Hispanics also ‘hate Whitey?’

By Jon Dougherty

Earlier this week Rep. Ciro Rodriguez, D-Texas, accused the Republican Party of being “lily white,” and therefore incapable of making many inroads into the Hispanic community or, one would assume, any minority community. Rodriguez is, as you probably guessed, an Hispanic himself, so he obviously thought such an outrageous statement would be given credibility due to his own ethnicity, regardless of how many other Hispanics disagree with him.

Though his racist comments seemed directed only toward white Republicans and conservatives, every white ought to be offended by them – just as every Hispanic should be if a white politician said something like, “The Democratic Party is basically dirt-brown …”

Even as there are signs that black-white race relations are improving, a new kind of anti-white racism is now presenting itself. This one comes from the burgeoning Hispanic community, many of which have also learned that in order to win friends and influence people in all the right power circles, it pays to hate and blame whitey.

I, for one, am tired of laying down for this.

Rodriguez, and millions of his ethnic brothers and sisters, have become citizens of the greatest, most fair, wealthy and powerful nation in the history of the planet. They may not realize it but it is huge privilege – not a “right” – to be an American, regardless of whether you were born here or if you immigrated here and were made a citizen.

Being a federal politician does not excuse one from exercising the kind of respectful behavior towards others he thinks he is entitled to, regardless of his race, ethnicity, shoe size or where he buys his undershorts.

The white race is the dominant race in America, but only in terms of numbers. Because whites long ago insisted on supporting laws and constitutional amendments that guarantee equality, that makes this nation unique among nations dominated by other races that don’t treat whites (and other in-country minorities, as well as women) with similar equality.

In the Muslim-dominated Arab world, for example, non-Muslim and non-Arab peoples are routinely discriminated against, usually at the behest of the government and almost always with the support of the existing legal structure.

In the African world, minority whites are beaten, jailed, hunted and killed, while black-dominated governments sit idly by and either sanction such behavior or, at a minimum, look the other way as it occurs.

Meanwhile, back in the U.S. a number of rising Hispanic groups openly advocate revolution and war, to “re-take” parts of the country that, centuries ago, belonged to Mexico and other Hispanic cultures.
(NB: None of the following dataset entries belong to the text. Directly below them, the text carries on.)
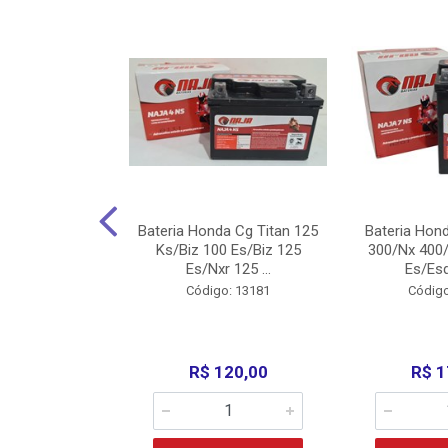
nda Cg Titan
Bateria Honda Cg Titan 125
Bateria Hon
150/160
Ks/Biz 100 Es/Biz 125
300/Nx 400/
/Fan 125 200...
Es/Nxr 125 ...
Es/Esd
o: 5317
Código: 13181
Código
135,00
R$ 120,00
R$ 1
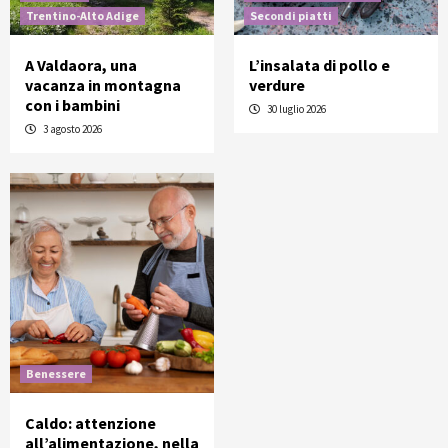
Trentino-Alto Adige
Secondi piatti
A Valdaora, una
L’insalata di pollo e
vacanza in montagna
verdure
con i bambini
30 luglio 2026
3 agosto 2026
Benessere
Caldo: attenzione
all’alimentazione, nella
If these were white groups, they’d be (incorrectly) labeled “militias” and arrested for insurrection.

Hispanics like Rodriguez are as much Americans as any whites who were born and raised here or who legally immigrated here – the distinctions end once the citizenship is guaranteed.
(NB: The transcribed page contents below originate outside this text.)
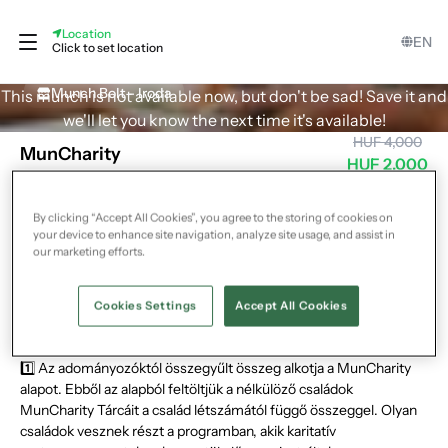
Location
EN
Click to set location
Munch Bolt - Iroda
This munch is not available now, but don't be sad! Save it and
we'll let you know the next time it's available!
HUF 4,000
MunCharity
HUF 2,000
Pick up today from:
-
By clicking “Accept All Cookies”, you agree to the storing of cookies on
your device to enhance site navigation, analyze site usage, and assist in
What could you get?
our marketing efforts.
💚A MunCharity utalvány vásárlásával lehetővé teszed, hogy
nélkülöző családok ajándék meglepetés étel csomagokhoz
jussanak! Ha szeretnél, nagyobb összeggel is hozzájárulhatsz a
Cookies Settings
Accept All Cookies
MunCharity-hez, csak állítsd át a darabszámot.
1️⃣ Az adományozóktól összegyűlt összeg alkotja a MunCharity
alapot. Ebből az alapból feltöltjük a nélkülöző családok
MunCharity Tárcáit a család létszámától függő összeggel. Olyan
családok vesznek részt a programban, akik karitatív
To sit back and use a racial epithet to describe one race of people, even as you complain yourself about racism against your own ethnicity, is some of the worst hypocrisy I’ve ever seen.

Rodriguez should be shunned and cast out by everyone, regardless of ethnicity or political party. This is the 21st century, and we’re supposed to be well-past this kind of nonsense by now.

To say we’re not is to say that all our racial equality efforts since the Civil War have been moot. I’m not prepared to write off that kind of endeavor just yet.

It’d be simpler to just write off Rodriguez and racists like him.